与党絶対安定多数、維新躍進、立民敗北

衆議院選挙、岸田総理は胸をなでおろしていることでしょう。議席は減らしたものの単独で安定多数を維持しました。

日本維新の会が41議席です。11議席から4倍増に迫りました。大阪は維新にあらずんばの様相でした。

公明党も3議席増やし与党で293議席。絶対的な安定多数をはるかに超えました。公明効果は堅調です。

維新の躍進は予測できました。世論調査で自民支持層の悩みが聞こえて来るかのようだったからです。

普段支持している層と比例代表の投票先との間に落差があるとの調査結果が当たったと言えます。

維新は改革断行で力強さを売りにしています。岸田総理に最も欠けているイメージです。

コロナ禍がひとます収束し経済の再生への期待感が膨らむ時期と維新の躍進は重なっています。

むしろ意外なのは自民党の予想以上のしぶとさでした。維新に票が流れても大きな落ち込みを防ぎました。

有権者の意思は政権交代を唱えた野党第一党の立民党は失速でした。13議席減で二けたに転落です。

民主党政権の負の遺産が今なお影響を及ぼしていると見るべきです。まだ信頼できないのです。

枝野党首がいくら絶叫しても口先だけで政権を獲れば混乱してしまうとの疑念が消えないのです。

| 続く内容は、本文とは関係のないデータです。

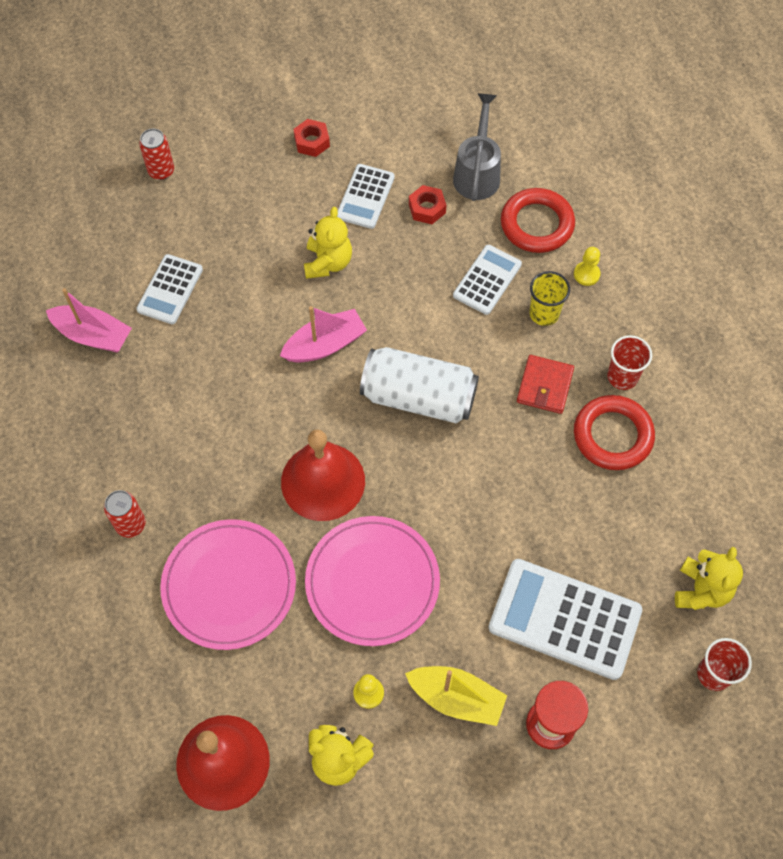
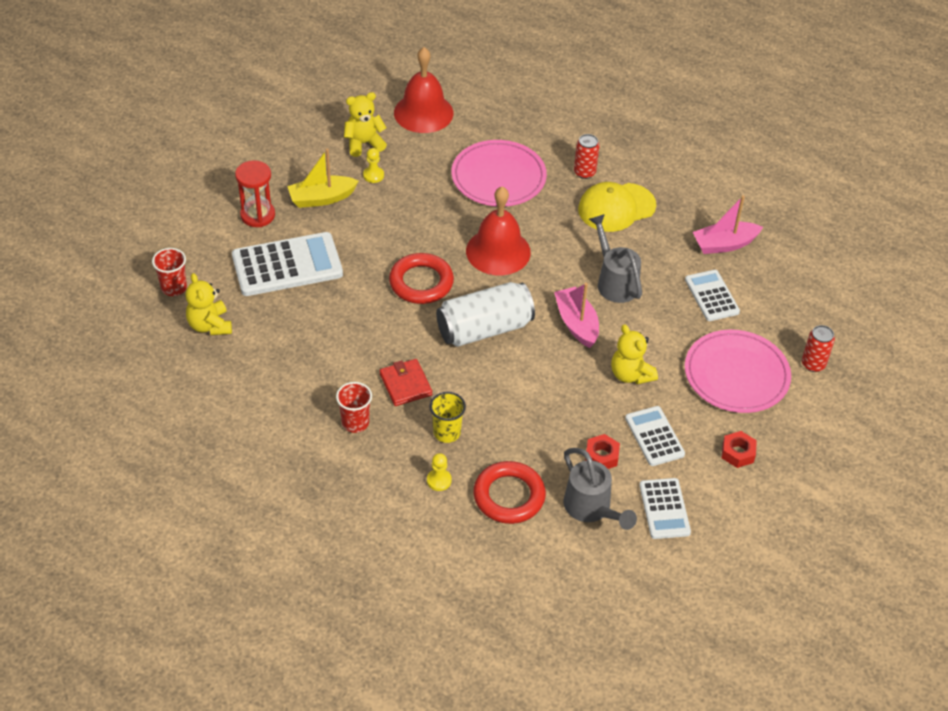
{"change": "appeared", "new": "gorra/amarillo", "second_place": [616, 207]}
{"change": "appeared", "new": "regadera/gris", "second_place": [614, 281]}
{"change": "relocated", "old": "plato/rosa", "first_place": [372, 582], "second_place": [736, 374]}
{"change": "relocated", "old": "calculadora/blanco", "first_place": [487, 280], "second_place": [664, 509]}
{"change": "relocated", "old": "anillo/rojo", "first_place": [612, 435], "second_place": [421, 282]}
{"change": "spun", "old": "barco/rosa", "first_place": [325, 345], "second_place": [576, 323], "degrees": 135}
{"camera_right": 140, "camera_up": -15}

国民の信頼を得るためには突っつくだけでは不十分です。看板議員のひとりの辻元清美さんの落選は象徴的です。

甘利幹事長が小選挙区落選しました。甘利幹事長には失礼ですが岸田体制にとっては交代は渡りに船です。

金銭スキャンダルを抱えたまま野党の攻撃にさらされ続けるのはきつかったはずです。

維新は躍進したとはいえ自公の絶対的安定多数があるので維新改革効果は限定的だと見ます。

岸田総理の本来的主張である新しい資本主義は社会民主主義的改良です。立民寄りと言って良いです。

維新の方は身を切る改革と規制改革が売りです。維新は独自性を堅持してアピールする路線をとるでしょう。

単独で法案を提出する議席数を大幅に上回ったので独自法案の連発が考えられます。来年夏の参議院選挙があるからです。

岸田体制は当面の危機を乗り切りました。経済の立て直しに向けて大型の補正予算を組むことになります。

気がかりは対中外交です。本質的にハト派の岸田総理がどこまで中国に強く出れるか疑念が残ります。

維新も対中外交は弱腰です。大阪の中小企業と中国との関係は深いからです。強くは出れません。

日本の弱腰は中国がほくそ笑むことになります。中国に舐めれれることは禍根を残します。

政局の次の焦点は来年7月の参議院選挙に移りました。しかし与党が揺らぐ材料はありません。